CI/CD Pipeline Failure Investigation
2 minute read
When build failures block deployments, teammates collaborate to determine whether the issue stems from code changes, test flakiness, or environmental problems.
Environment Setup
| Component | Purpose |
|---|---|
| CircleCI Connector | Receive build failure webhooks and retrieve job metadata, logs, and test results |
| GitHub Connector | Access pull request context, diffs, and code ownership |
| Edge Delta MCP Connector | Query infrastructure metrics if environmental issues are suspected |
| AI Team Channel | Receive build failure notifications and route to OnCall AI |
Configure the CircleCI connector with webhooks enabled to receive build failure notifications automatically. The CircleCI connector normalizes build results, test outputs, and job metadata into structured data that Code Analyzer can query. The GitHub connector provides pull request context, diffs, and code ownership signals. Add the Edge Delta MCP connector to query infrastructure metrics when environmental factors are suspected.
Data Flow
flowchart LR
A[CircleCI Build Failure] -->|Webhook| B[AI Team Channel]
B --> C[OnCall AI]
C --> D[Code Analyzer]
C --> E[SRE Teammate]
D -->|Queries| F[CircleCI Connector]
D -->|Queries| G[GitHub]
E -->|Queries| H[Edge Delta MCP]When CircleCI sends a build failure webhook, the event flows through an AI Team channel to OnCall AI. Code Analyzer leads the investigation, pulling structured job metadata from the CircleCI connector and correlating with GitHub context. SRE joins if environmental factors are suspected, querying infrastructure metrics through the Edge Delta MCP connector.
Investigation Workflow
- OnCall AI receives a build failure notification from CircleCI and initiates an investigation thread
- Code Analyzer pulls structured job metadata and test results from CircleCI, including JUnit artifacts, and enriches them with GitHub pull request context (diffs, recent commits, code ownership)

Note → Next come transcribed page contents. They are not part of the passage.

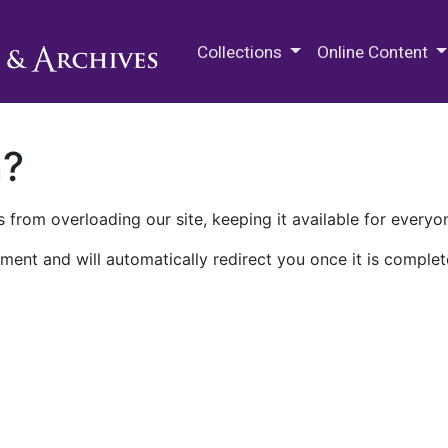
M.E. Grenander Department of
Collections
Online Content
n?
 from overloading our site, keeping it available for everyo
ment and will automatically redirect you once it is complet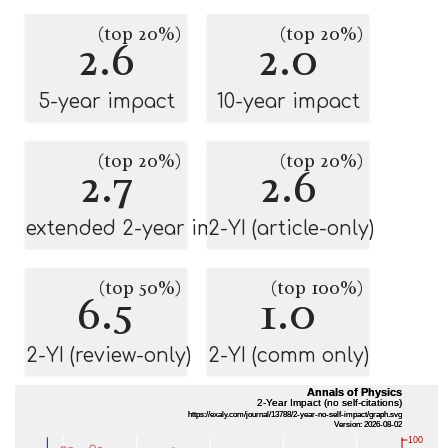
(top 20%)
(top 20%)
2.6
2.0
5-year impact
10-year impact
(top 20%)
(top 20%)
2.7
2.6
extended 2-year impact
2-YI (article-only)
(top 50%)
(top 100%)
6.5
1.0
2-YI (review-only)
2-YI (comm only)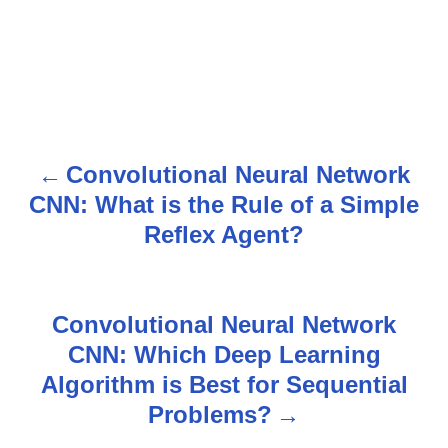
Convolutional Neural Network
P
CNN: What is the Rule of a Simple
o
Reflex Agent?
s
t
Convolutional Neural Network
n
CNN: Which Deep Learning
Algorithm is Best for Sequential
a
Problems?
v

- Code Analyzer queries historical CI telemetry to determine whether this failure represents a new regression or recurring flakiness
- SRE correlates build timing with infrastructure metrics if environmental issues are suspected (such as resource exhaustion or network connectivity problems)
- OnCall AI synthesizes findings and recommends either re-running the build (for transient issues) or specific code fixes with links to the relevant changes
This workflow distinguishes between code problems requiring developer attention and environmental issues that resolve through re-runs, reducing time spent investigating false positives.